======== Excerpted data ========

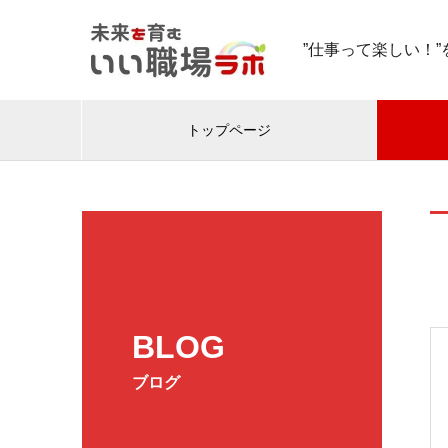
”仕事って楽しい！
トップページ
BLOG
ブログ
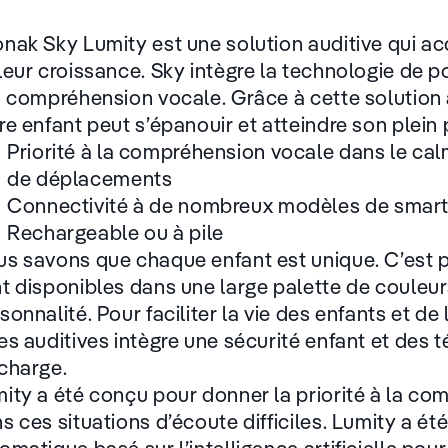
nak Sky Lumity est une solution auditive qui a
leur croissance. Sky intègre la technologie de p
a compréhension vocale. Grâce à cette solution 
re enfant peut s’épanouir et atteindre son plein 
Priorité à la compréhension vocale dans le calme
de déplacements
Connectivité à de nombreux modèles de smart
Rechargeable ou à pile
s savons que chaque enfant est unique. C’est p
t disponibles dans une large palette de couleur
sonnalité. Pour faciliter la vie des enfants et d
es auditives intègre une sécurité enfant et des 
charge.
ity a été conçu pour donner la priorité à la c
s ces situations d’écoute difficiles. Lumity a ét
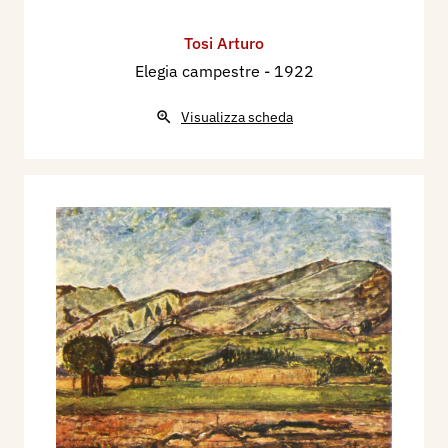
Tosi Arturo
Elegia campestre
- 1922
Visualizza scheda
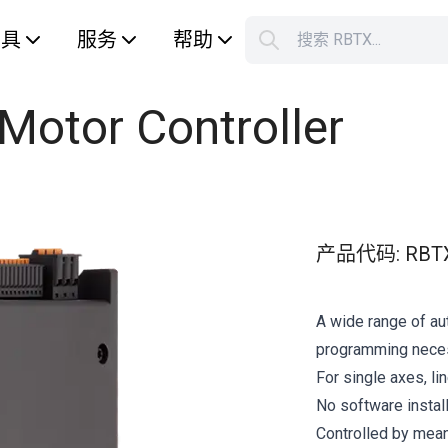
工具
服务
帮助
搜索 RBTX...
您的购
Motor Controller
产品代码
:
RBT
A wide range of au
programming nece
For single axes, li
No software instal
Controlled by mean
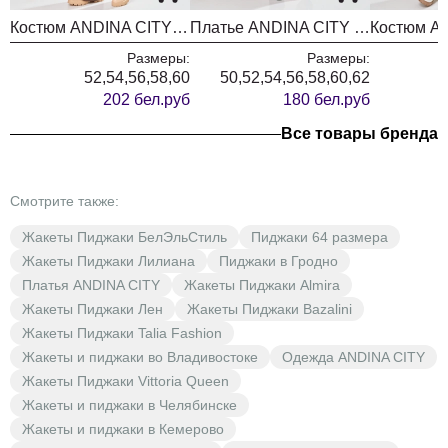
Костюм ANDINA CITY 9096-26 молочный шоколад
Платье ANDINA CITY 8041-26 белый в горох
Размеры:
Размеры:
52,54,56,58,60
50,52,54,56,58,60,62
202 бел.руб
180 бел.руб
Все товары бренда
Смотрите также:
Жакеты Пиджаки БелЭльСтиль
Пиджаки 64 размера
Жакеты Пиджаки Лилиана
Пиджаки в Гродно
Платья ANDINA CITY
Жакеты Пиджаки Almira
Жакеты Пиджаки Лен
Жакеты Пиджаки Bazalini
Жакеты Пиджаки Talia Fashion
Жакеты и пиджаки во Владивостоке
Одежда ANDINA CITY
Жакеты Пиджаки Vittoria Queen
Жакеты и пиджаки в Челябинске
Жакеты и пиджаки в Кемерово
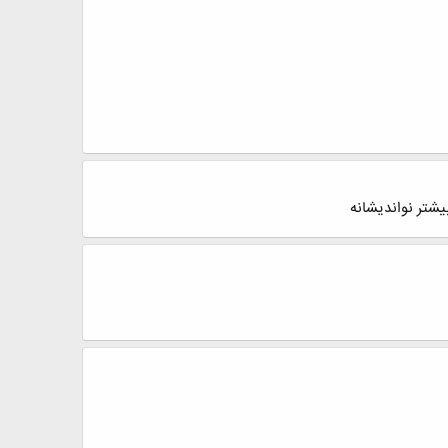
یشتر نواندیشانه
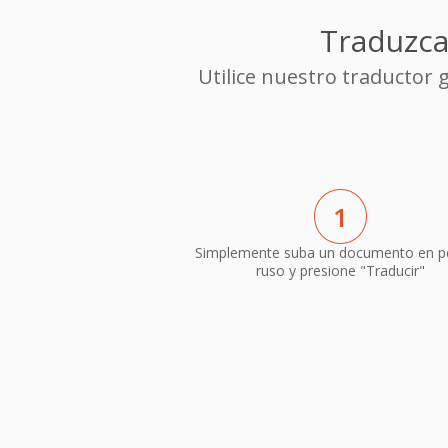
Traduzca
Utilice nuestro traductor
1
Simplemente suba un documento en p
ruso y presione "Traducir"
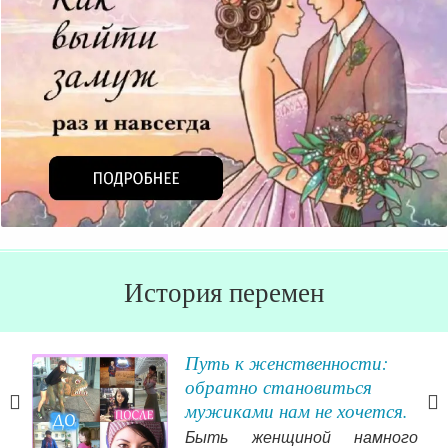
История перемен
вы
Путь к женственности:
ская
обратно становиться
мужиками нам не хочется.
ьных
Быть женщиной намного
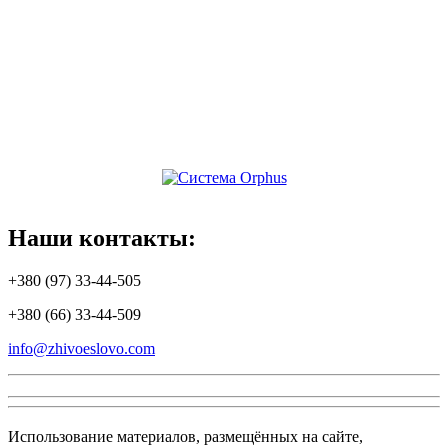
Наши
контакты:
+380 (97) 33-44-505
+380 (66) 33-44-509
info@zhivoeslovo.com
Использование материалов, размещённых на сайте,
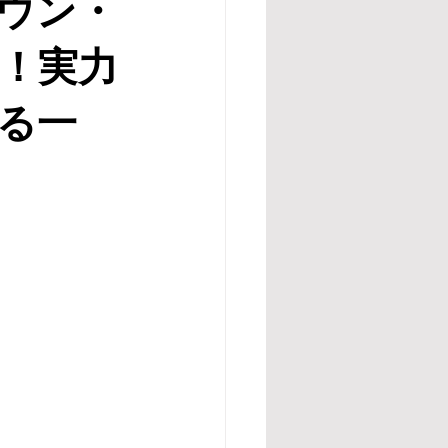
ウン・
ー！実力
る一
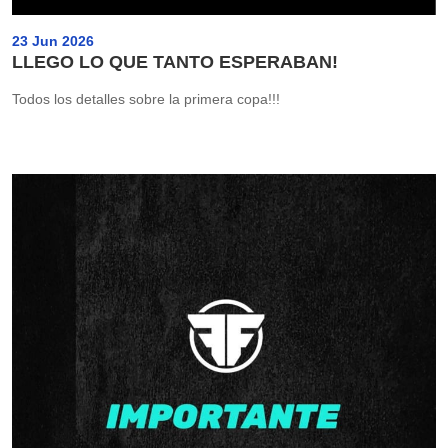
23 Jun 2026
LLEGO LO QUE TANTO ESPERABAN!
Todos los detalles sobre la primera copa!!!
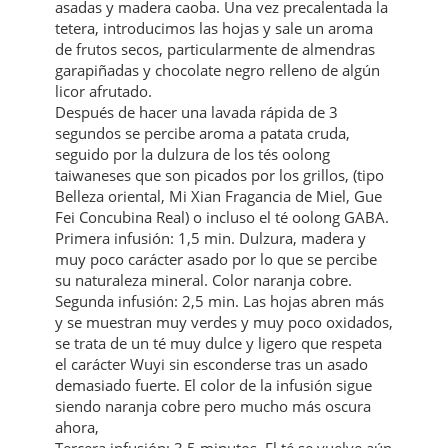
asadas y madera caoba. Una vez precalentada la
tetera, introducimos las hojas y sale un aroma
de frutos secos, particularmente de almendras
garapiñadas y chocolate negro relleno de algún
licor afrutado.
Después de hacer una lavada rápida de 3
segundos se percibe aroma a patata cruda,
seguido por la dulzura de los tés oolong
taiwaneses que son picados por los grillos, (tipo
Belleza oriental, Mi Xian Fragancia de Miel, Gue
Fei Concubina Real) o incluso el té oolong GABA.
Primera infusión: 1,5 min. Dulzura, madera y
muy poco carácter asado por lo que se percibe
su naturaleza mineral. Color naranja cobre.
Segunda infusión: 2,5 min. Las hojas abren más
y se muestran muy verdes y muy poco oxidados,
se trata de un té muy dulce y ligero que respeta
el carácter Wuyi sin esconderse tras un asado
demasiado fuerte. El color de la infusión sigue
siendo naranja cobre pero mucho más oscura
ahora,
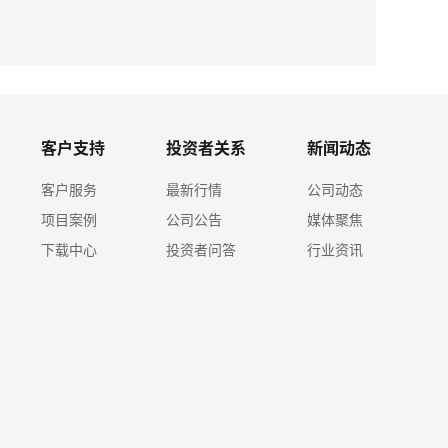
2026-08
365w
客户支持
投资者关系
新闻动态
客户服务
最新行情
公司动态
项目案例
公司公告
媒体聚焦
下载中心
投资者问答
行业资讯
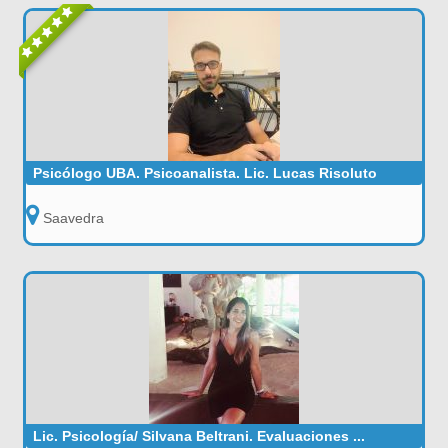
Psicólogo UBA. Psicoanalista. Lic. Lucas Risoluto
Saavedra
Lic. Psicología/ Silvana Beltrani. Evaluaciones ...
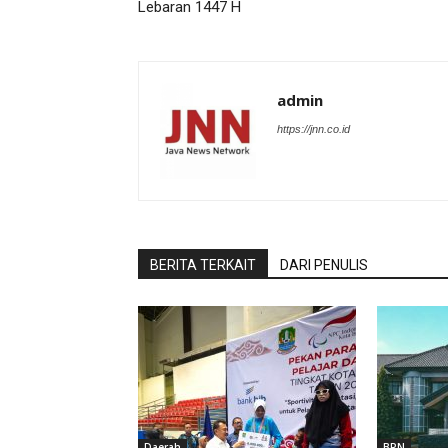
Lebaran 1447 H
admin
https://jnn.co.id
BERITA TERKAIT
DARI PENULIS
Daerah
BPN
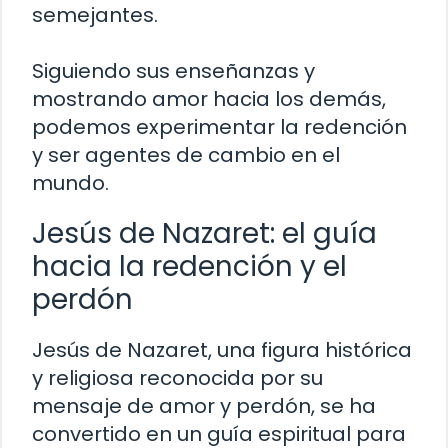
semejantes.
Siguiendo sus enseñanzas y
mostrando amor hacia los demás,
podemos experimentar la redención
y ser agentes de cambio en el
mundo.
Jesús de Nazaret: el guía
hacia la redención y el
perdón
Jesús de Nazaret, una figura histórica
y religiosa reconocida por su
mensaje de amor y perdón, se ha
convertido en un guía espiritual para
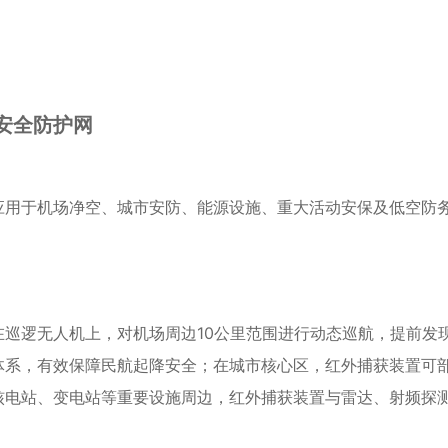
安全防护网
应用于机场净空、城市安防、能源设施、重大活动安保及低空防
在巡逻无人机上，对机场周边10公里范围进行动态巡航，提前发
体系，有效保障民航起降安全；在城市核心区，红外捕获装置可
核电站、变电站等重要设施周边，红外捕获装置与雷达、射频探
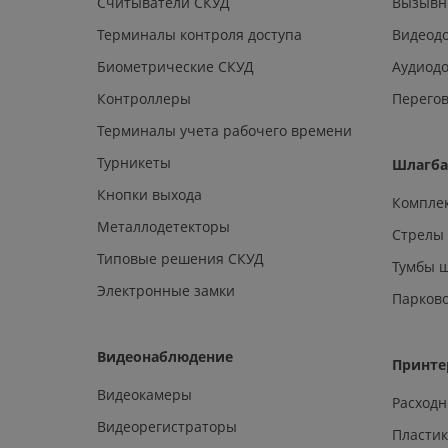
Считыватели СКУД
Вызывн
Терминалы контроля доступа
Видеод
Биометрические СКУД
Аудиод
Контроллеры
Перегов
Терминалы учета рабочего времени
Турникеты
Шлагб
Кнопки выхода
Компле
Металлодетекторы
Стрелы
Типовые решения СКУД
Тумбы 
Электронные замки
Парков
Видеонаблюдение
Принте
Видеокамеры
Расход
Видеорегистраторы
Пластик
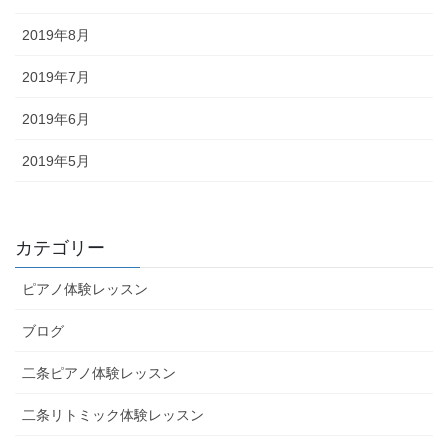
2019年8月
2019年7月
2019年6月
2019年5月
カテゴリー
ピアノ体験レッスン
ブログ
二条ピアノ体験レッスン
二条リトミック体験レッスン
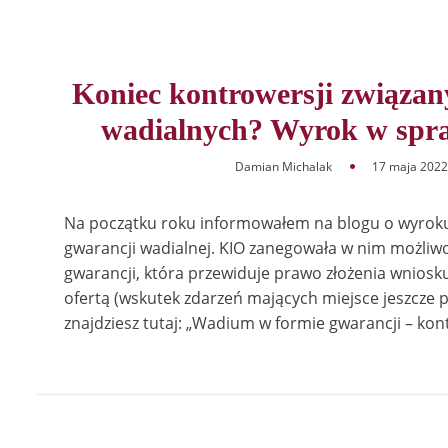
Koniec kontrowersji związany
wadialnych? Wyrok w spra
Damian Michalak
17 maja 2022
Na początku roku informowałem na blogu o wyroku
gwarancji wadialnej. KIO zanegowała w nim możliw
gwarancji, która przewiduje prawo złożenia wniosk
ofertą (wskutek zdarzeń mających miejsce jeszcze 
znajdziesz tutaj: „Wadium w formie gwarancji – kon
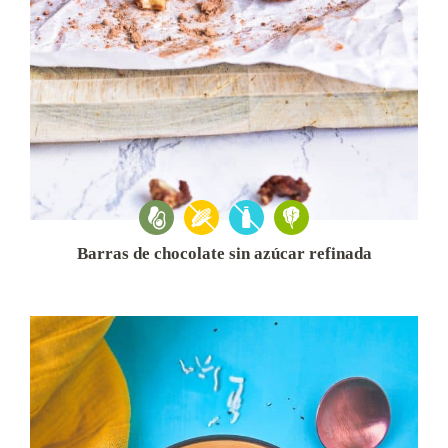
Barras de chocolate sin azúcar refinada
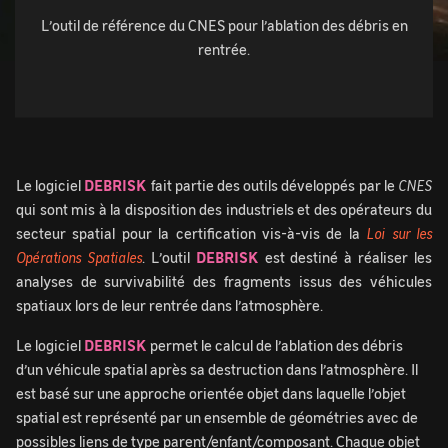
L’outil de référence du CNES pour l’ablation des débris en
rentrée.
Le logiciel
DEBRISK
fait partie des outils développés par le
CNES
qui sont mis à la disposition des industriels et des opérateurs du
secteur spatial pour la certification vis-à-vis de la
Loi sur les
Opérations Spatiales
. L’outil
DEBRISK
est destiné à réaliser les
analyses de survivabilité des fragments issus des véhicules
spatiaux lors de leur rentrée dans l’atmosphère.
Le logiciel
DEBRISK
permet le calcul de l’ablation des débris
d’un véhicule spatial après sa destruction dans l’atmosphère. Il
est basé sur une approche orientée objet dans laquelle l’objet
spatial est représenté par un ensemble de géométries avec de
possibles liens de type parent/enfant/composant. Chaque objet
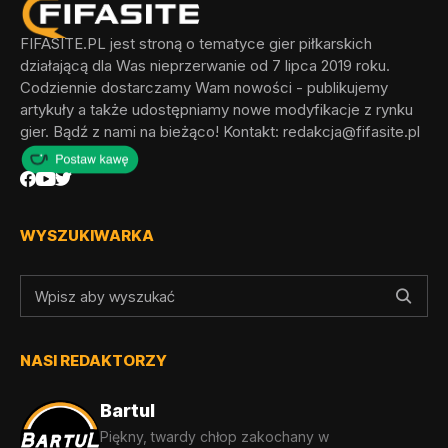
FIFASITE.PL jest stroną o tematyce gier piłkarskich
działającą dla Was nieprzerwanie od 7 lipca 2019 roku.
Codziennie dostarczamy Wam nowości - publikujemy
artykuły a także udostępniamy nowe modyfikacje z rynku
gier. Bądź z nami na bieżąco! Kontakt:
redakcja@fifasite.pl
WYSZUKIWARKA
NASI REDAKTORZY
Bartul
Piękny, twardy chłop zakochany w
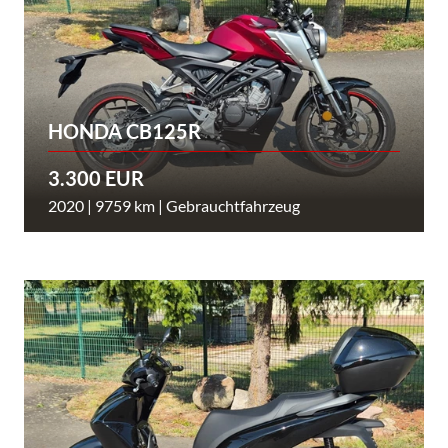
HONDA CB125R
3.300 EUR
2020 | 9759 km | Gebrauchtfahrzeug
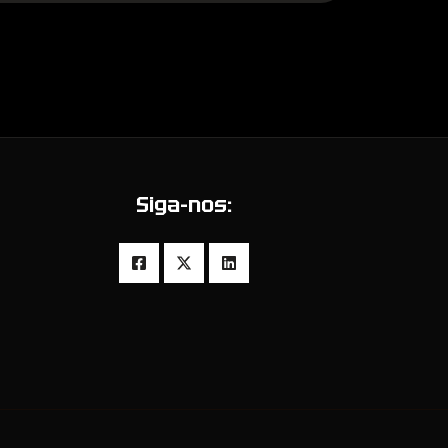
Siga-nos:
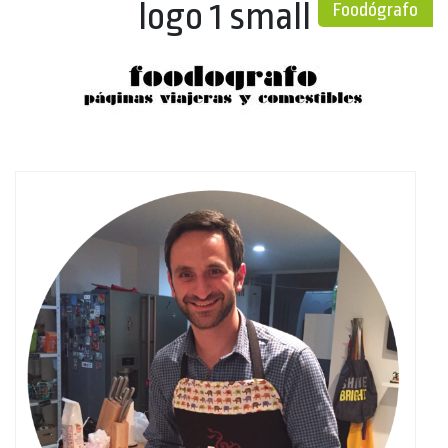
logo 1 small
Foodógrafo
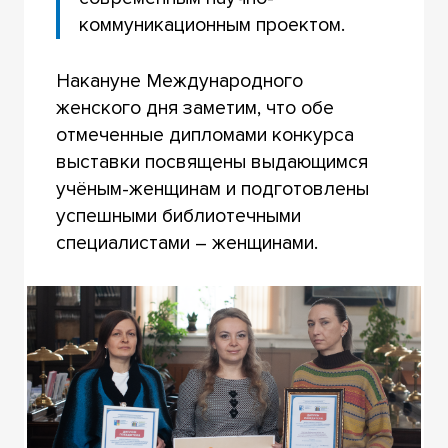
коммуникационным проектом.
Накануне Международного
женского дня заметим, что обе
отмеченные дипломами конкурса
выставки посвящены выдающимся
учёным-женщинам и подготовлены
успешными библиотечными
специалистами – женщинами.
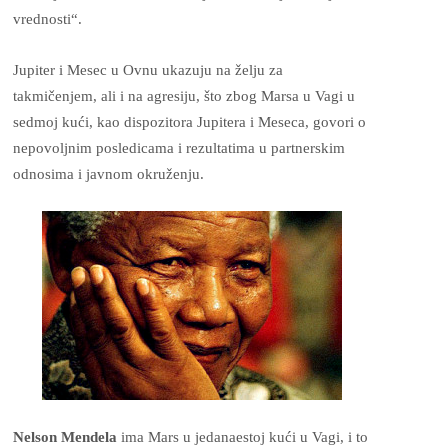
vrednosti“.
Jupiter i Mesec u Ovnu ukazuju na želju za
takmičenjem, ali i na agresiju, što zbog Marsa u Vagi u
sedmoj kući, kao dispozitora Jupitera i Meseca, govori o
nepovoljnim posledicama i rezultatima u partnerskim
odnosima i javnom okruženju.
Nelson Mendela
ima Mars u jedanaestoj kući u Vagi, i to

========

§ Problem details: Extract every line from the records above that contains the word "Lumity".

§ Exercise solution:
nak Sky Lumity est une solution auditive qui a
s ces situations d’écoute difficiles. Lumity a ét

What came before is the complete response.